Assumptions and deviations

  • High V1 IIV taken at face value. Table II reports omega^2(V1) = 1.92 (approximate CV 240%), much larger than typical popPK V1 variability. The bootstrap re-fit reports the same magnitude (omega^2(V1) = 2.03) so the value appears stable rather than a transcription error. The packaged model uses 1.92 as the variance on the log scale. Stochastic simulations will therefore show wide between-subject scatter on plasma trajectories driven by V1 variability; the validation figures above use rxode2::zeroRe() to suppress this for visual clarity.

  • Three independent residual-error streams. Table II reports three separate sigma^2 values (one for plasma, one for brain ECF, one for total brain), so the packaged model declares three independent proportional-error parameters (propSd, propSd_Cbrain_csf, propSd_Cbrain_deep). Each output has its own residual SD; no shared / cross-output residual structure is implied.

  • Total brain is an algebraic output, not a state. Paper Results “Development of the Pharmacokinetic Model” (p90) and Discussion (p93) state explicitly that “rate constants for distribution to and from the total brain compartment could not be estimated based on the present data set. Therefore, concentration of quinidine in brain tissue was in the final pharmacokinetic model described as a multiple (f2) of the free brain ECF concentration.” The packaged model does NOT declare a separate brain_deep ODE state; the third observed output is the derived quantity Cbrain_deep = f2 * Cbrain_csf.

  • Q_out FIXED at 10.8 mL/min. Paper Results p90 explains that this value was obtained when Q_out was free in the final model fit; it was then fixed in the published estimation because in some bootstrap replicates V_Br was estimated to an unrealistically high value while the ratio V_Br / Q_out remained stable. The packaged model wraps lqout <- fixed(log(10.8)) to preserve this provenance; downstream users who refit the model will see Q_out held constant.

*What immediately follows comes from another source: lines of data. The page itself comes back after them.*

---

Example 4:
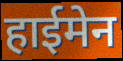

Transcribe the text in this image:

हाईमेन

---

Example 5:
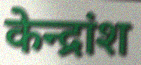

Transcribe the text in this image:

केन्द्रांश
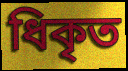
ধিকৃত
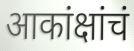
आकांक्षांचं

  • Q_in is constructed as f1 * Q_out_base. Paper Table IV writes the final-model Q_in as f1 * THETA8 * THETA13^TARIQUIDAR * exp(eta5) where THETA8 is the BASE Q_out (10.8 mL/min) before its own tariquidar modification THETA9. The packaged model preserves this convention so the BBB influx and efflux clearances are independently parameterised under tariquidar; setting CONMED_TARIQUIDAR = 1 raises Q_in 2.65-fold (via THETA13) and separately lowers Q_out 2.73-fold (via THETA9), each picking up its own multiplier off the shared 10.8 mL/min anchor.

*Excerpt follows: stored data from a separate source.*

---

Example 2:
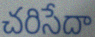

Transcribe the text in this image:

చరిసేదా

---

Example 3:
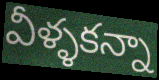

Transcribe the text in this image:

వీళ్ళకన్నా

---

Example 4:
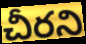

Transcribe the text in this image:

చీరని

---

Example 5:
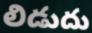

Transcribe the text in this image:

లిడుదు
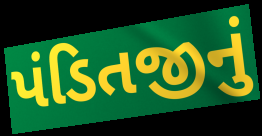
પંડિતજીનું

  • No weight covariate in the final model. Animal weight on the experimental day was tested as a covariate in the screening step (Table III) and significantly reduced OFV by 9.5 units when fitted on plasma alone. When the brain compartments were added (the full final model), weight no longer reached the p < 0.01 threshold for any parameter and was dropped (paper Results “Development of the Pharmacokinetic Model” p90). The packaged model follows the paper and does NOT include a weight effect.

  • Kainate effect on f2 not retained. Paper Results “Kainate Treatment” (p91) notes a numerically lower observed total-brain : plasma ratio in kainate-treated than control rats but reports that “in the population model kainate as a covariate for f2 … did not result in a significant drop of OFV (Table III)” – delta-OFV of -0.73, below the 6.63 threshold. The packaged model follows the paper and does NOT include a kainate effect on f2.

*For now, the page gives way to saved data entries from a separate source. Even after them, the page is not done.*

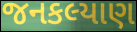
જનકલ્યાણ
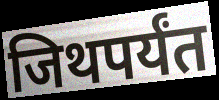
जिथपर्यंत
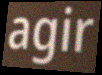
agir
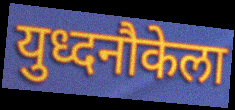
युध्दनौकेला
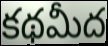
కథమీద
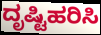
ದೃಷ್ಟಿಹರಿಸಿ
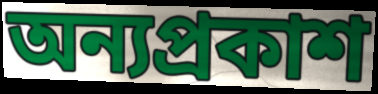
অন্যপ্রকাশ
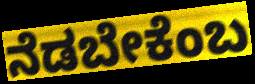
ನೆಡಬೇಕೆಂಬ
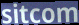
sitcom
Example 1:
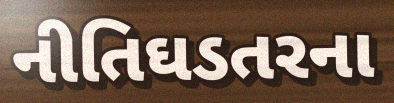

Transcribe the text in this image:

નીતિઘડતરના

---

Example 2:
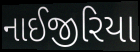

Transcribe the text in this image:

નાઈજીરિયા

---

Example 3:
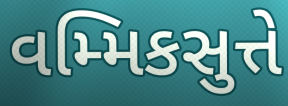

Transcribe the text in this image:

વમ્મિકસુત્તે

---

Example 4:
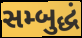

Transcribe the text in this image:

સમ્બુદ્ધં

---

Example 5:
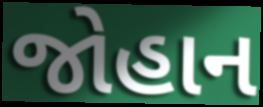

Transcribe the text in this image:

જોહાન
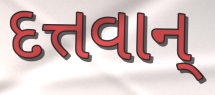
દત્તવાન્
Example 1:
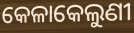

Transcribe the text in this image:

କେଳାକେଲୁଣୀ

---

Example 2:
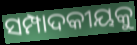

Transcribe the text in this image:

ସମ୍ପାଦକୀୟକୁ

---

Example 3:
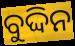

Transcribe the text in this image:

ବୁଦ୍ଦିନ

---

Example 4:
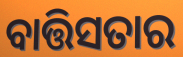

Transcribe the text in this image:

ବାତ୍ତିସତାର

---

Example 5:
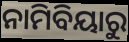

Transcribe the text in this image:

ନାମିବିୟାରୁ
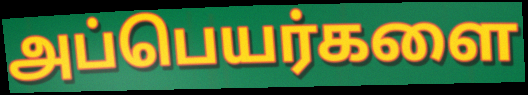
அப்பெயர்களை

  • Dose-unit choice. The paper reports infusion rates in ug/min and concentrations in ng/mL. The packaged model uses ng for dose amounts and ng/mL for concentrations so the volumes (mL) and clearances (mL/min) can stay in the paper’s reported units without an explicit conversion factor in the ODE block. The vignette dose amt = 3e6 ng corresponds to the paper’s 3 mg (= 3000 ug) cumulative dose; analogously for the 6000 ug cumulative arm.